Wednesday, 1 November 1978
Dáil Eireann Debate
Mr. Faulkner: I have recently authorised increases in cross-channel air fares including the Dublin-London route effective from 1 November 1978. Normal fare levels are being increased by 6 per cent and the lower promotional fares by about 9 per cent. These increases fall short of fully compensating for increased costs of operating the air services between the two countries including anticipated cost increases in the coming year.
Aer Lingus are very conscious of the need to keep fares as low as possible and to this end a low advance purchase fare was introduced on cross-channel routes earlier this year. On the Dublin-London route this fare represents a 33 per cent reduction on the normal fare.
Mr. O'Donnell: Could the Minister indicate whether there has been an increase in the volume of traffic between London and Dublin since the last increase in fares was granted and, if so, the extent of the increase?
Mr. O'Donnell: Further arising, could the Minister indicate whether Aer Lingus have considered the introduction of a shuttle service between Dublin and London such as is in operation between London and Glasgow? In view of the high volume of traffic on it, the route  would appear to lend itself admirably to the introduction of a shuttle service which would automatically lead substantially to a reduction in the fares.

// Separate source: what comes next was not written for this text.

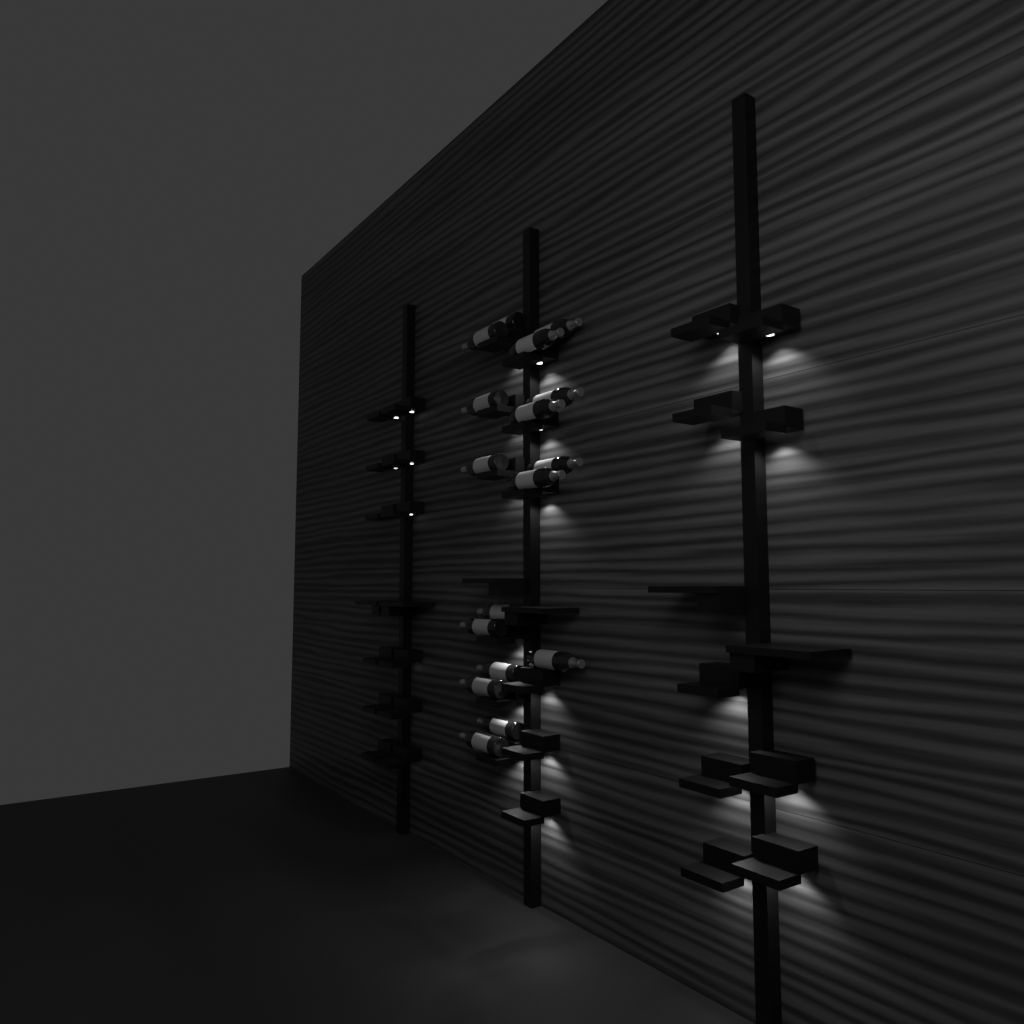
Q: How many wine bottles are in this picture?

Mr. P. Barry: Deputy O'Leary was incorrect when he said that the dearest crossing in the world was that between London and Dublin. It is not; it is the one between Cork and London. Does the Minister consider that the pooling arrangement operated by the air companies serving the Republic is of benefit in keeping prices down?
Mr. T.J. Fitzpatrick: (Cavan-Monaghan): Is the Minister aware that as recently as yesterday it was stated on behalf of Aer Lingus that the Dublin-London route is by far the best paying route Aer Lingus have? If that is so does the Minister not think that the fare would bear reduction, or is it a case of this route subsidising other extensions of Aer Lingus?
Mr. Blaney: Since the duty-free facilities have been granted on these cross-channel routes has any cognisance been taken of the very high profits being so made and are they being set against the cost of running these aircraft to and from London?